Failure to Provide Adequate Supervision During Bedside ADL Care Resulting in Fall and Fractures
Penalty
Summary
The deficiency involves the facility’s failure to provide adequate supervision and maintain a hazard‑free environment during ADL care for one dependent resident, resulting in a fall with fractures. The resident had diagnoses including unspecified dementia without behavioral disturbance, major depressive disorder, and muscle weakness, and was coded on the MDS as dependent for rolling left and right in bed, meaning the helper did all of the effort. The resident was also coded as rarely/never understood, so no BIMS was completed. Facility orders included the use of floor mats to the side of the bed while the resident was in bed for safety related to frequent falls. On the date of the incident, a CNA was providing ADL care to the resident while the resident was in bed. According to nursing documentation and staff interviews, the CNA turned her back to rinse a washcloth, during which time the resident rolled out of the bed onto the floor. LPN interview and nursing notes indicated that the bed had not been lowered and fall mats were not in use at the time of the fall, despite existing orders for floor mats.
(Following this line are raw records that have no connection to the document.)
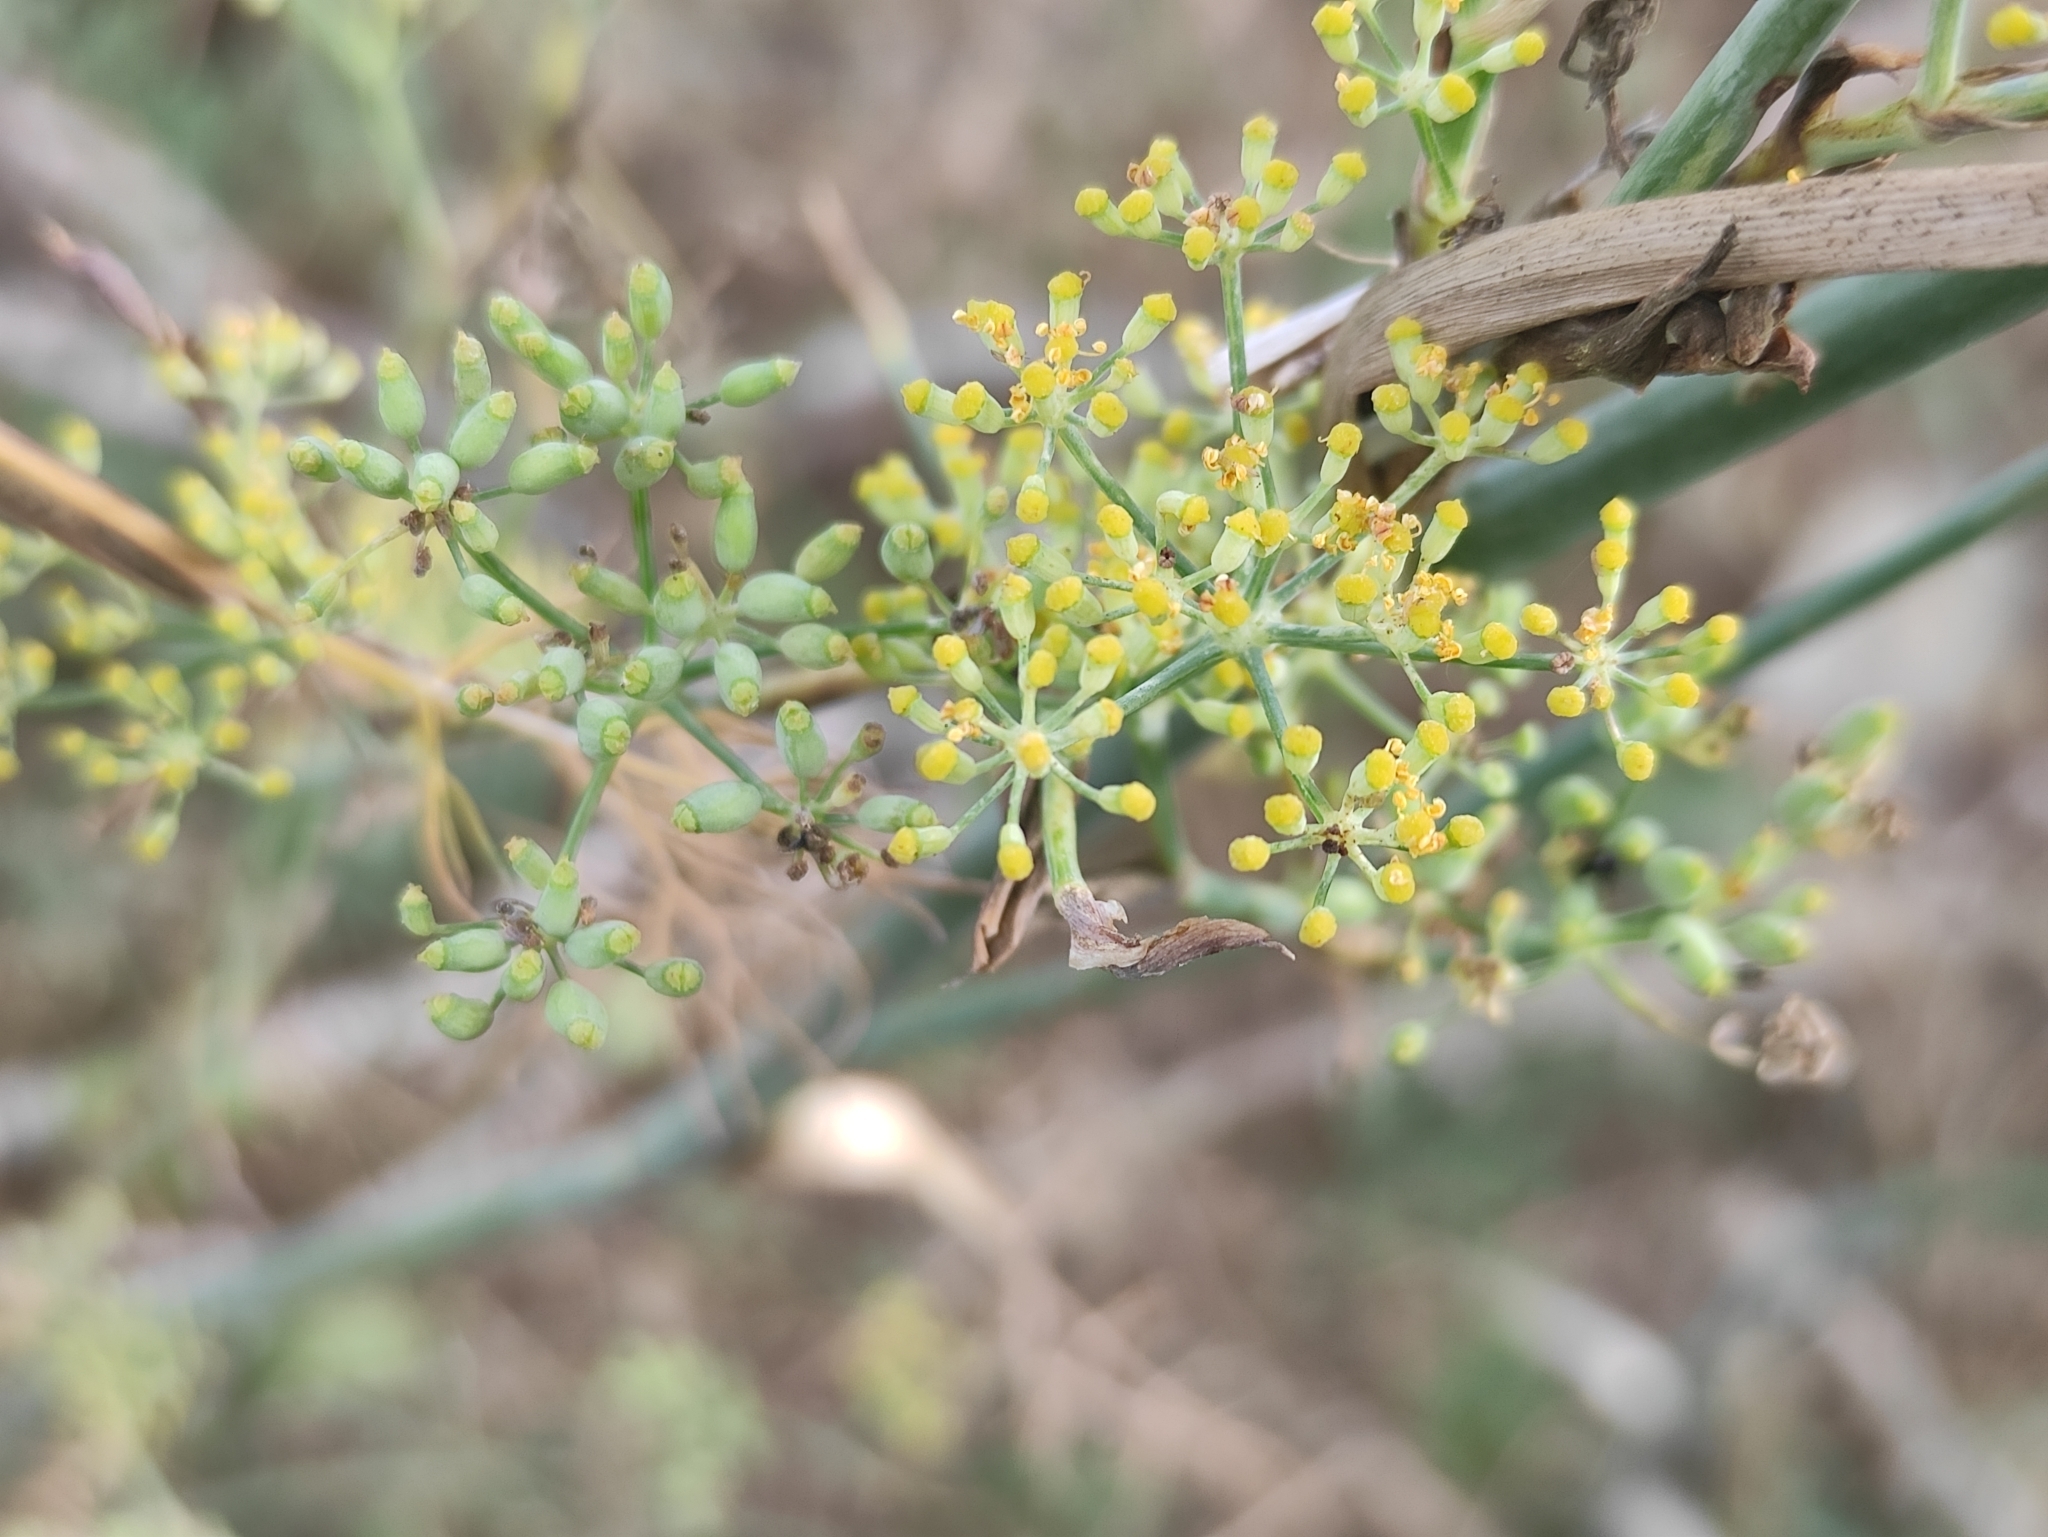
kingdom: Plantae
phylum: Tracheophyta
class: Magnoliopsida
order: Apiales
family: Apiaceae
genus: Foeniculum
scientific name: Foeniculum vulgare
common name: Fennel
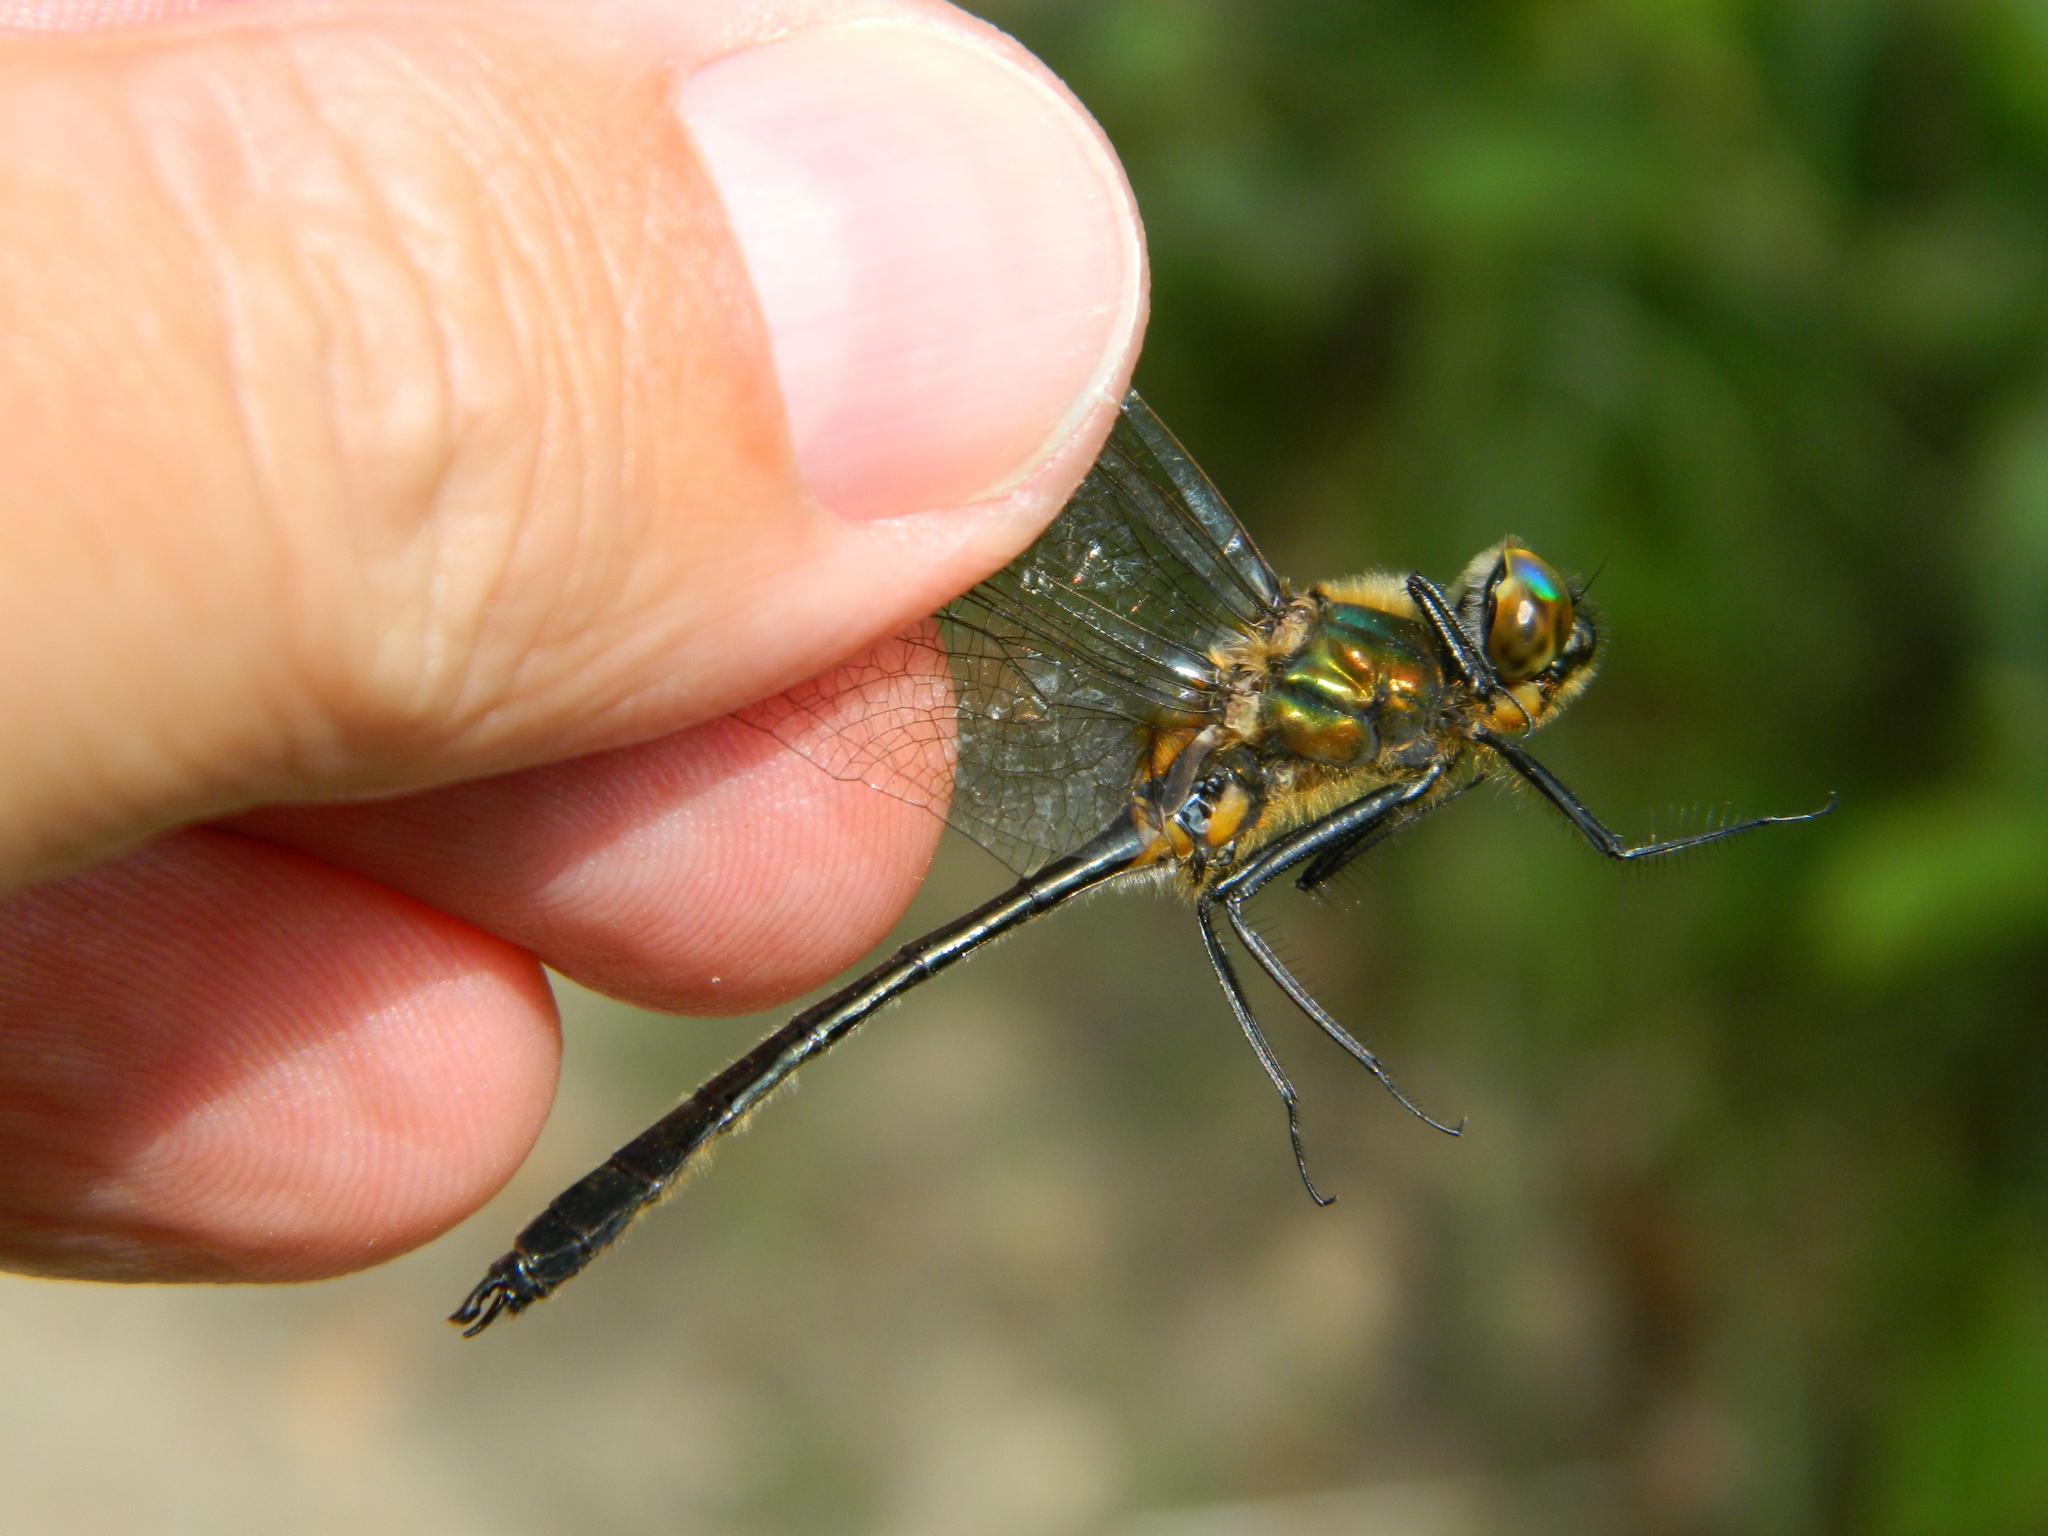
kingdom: Animalia
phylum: Arthropoda
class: Insecta
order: Odonata
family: Corduliidae
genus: Dorocordulia
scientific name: Dorocordulia libera
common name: Racket-tailed emerald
Staff, including the MDS nurse, Rehabilitation Manager, and DON, stated that the resident was totally dependent for ADLs, would not follow commands, and that the CNA should have ensured the resident was safely positioned in the middle of the bed before turning away. Following the fall, nursing documentation described that the resident was assessed and initially noted to have a small skin issue on the left lower arm, with no immediate signs of distress or pain. Over the next several days, nurses documented bilateral lower leg and ankle swelling, bruising, and obvious pain during ADL care. X‑rays of the bilateral ankles and feet were ordered and performed, and radiology results later identified acute‑appearing fractures of the distal tibia and fibula with posterior and medial angulation, as well as a fibular fracture. The resident was subsequently sent to the hospital and was reported to be admitted with bilateral tibial fractures. The facility’s own fall prevention and management policy referenced assessing fall risk factors including the resident’s current ADL status, but the actions taken during the ADL care did not prevent the fall for this dependent resident.